Time in the orchard was reduced by one third. Using the “Gear Up and Throttle Down” settings, drift fall-out was a quarter of that from the grower standard settings at 25 feet outside the orchard. Similar reductions were measured at 50 feet and 75 feet using the “Gear Up and Throttle Down” approach. At 100 feet from the orchard, pesticide was not detected on the collectors when “Gear Up and Throttle Down” was used, while a low level of pesticide was detected after the grower standard set up was used. There was no aphid pressure the following season (2011) throughout the 30-acre block. While we did not leave a control in the orchard to ensure that there really was a pest to manage, cost/time savings and drift reduction were obtained with “Gear Up and Throttle Down” compared to the grower standard treatment.
The study was repeated in November 2011 in a nearby orchard with a history of heavy mealy plum aphid pressure. An untreated section was included in this test. All settings, treatments, and measurements were the same as in 2010, except drift was not measured. Similar savings in time and diesel were measured. Significant aphid colonies developed in the unsprayed trees, while the sprayed trees were clean.

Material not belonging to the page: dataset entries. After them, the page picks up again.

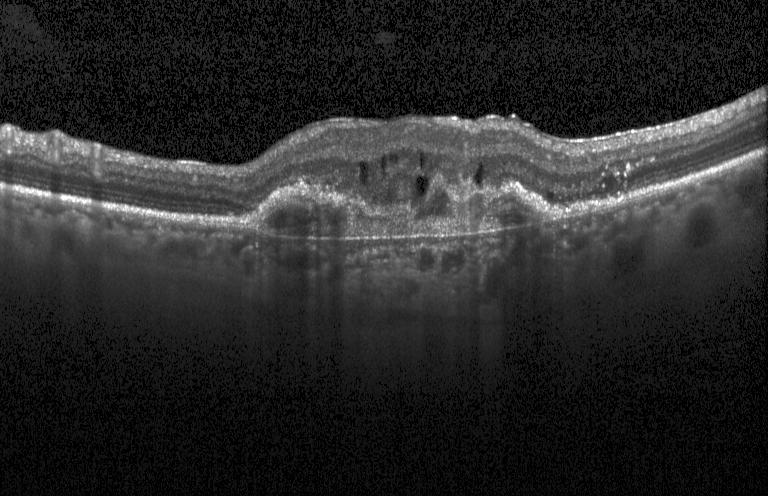
Spectral-domain optical coherence tomography, retinal OCT B-scan, horizontal scan through the fovea, Heidelberg Spectralis.
Diagnosis: a choroidal neovascular membrane.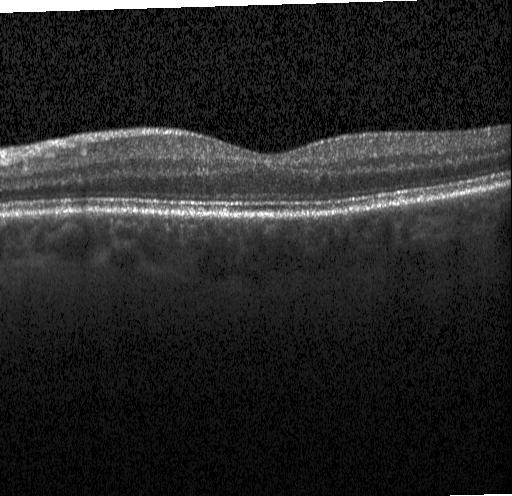 Macular scan, OCT B-scan, spectral-domain OCT
Impression: no evidence of CNV, DME, or drusen.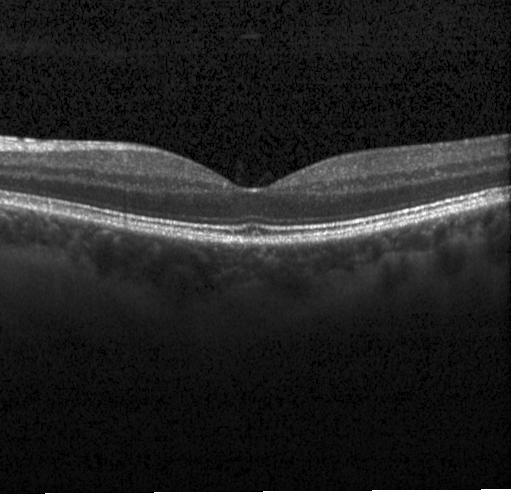 Retinal OCT B-scan
Diagnosis: neither CNV, DME, nor drusen.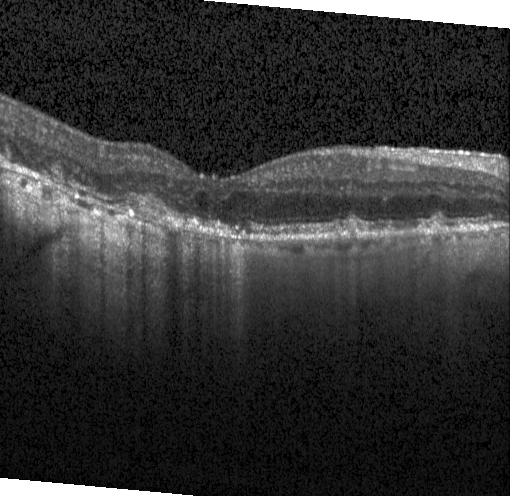

Retinal OCT B-scan. Spectral-domain optical coherence tomography. Instrument: Heidelberg Spectralis. Assessment: choroidal neovascularization (CNV).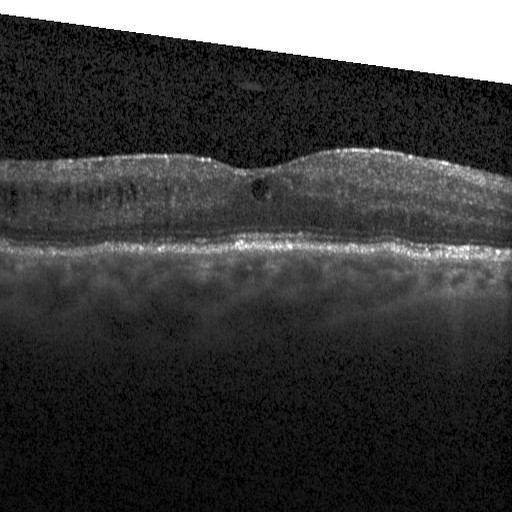

OCT finding: diabetic macular edema (DME).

What do these research results mean to stone fruit growers in general? In orchards where good pest management is achieved in season with the current spraying equipment, it may be worth considering testing a “Gear Up and Throttle Down” strategy against the established program in fall or winter sprays — prebloom — to cut costs, shorten spraying time, and cut down on spray drift. “Gear Up and Throttle Down” should not be used with every-other-row spraying and has not been tested at bloom spray timings or at any other time between bloom and harvest.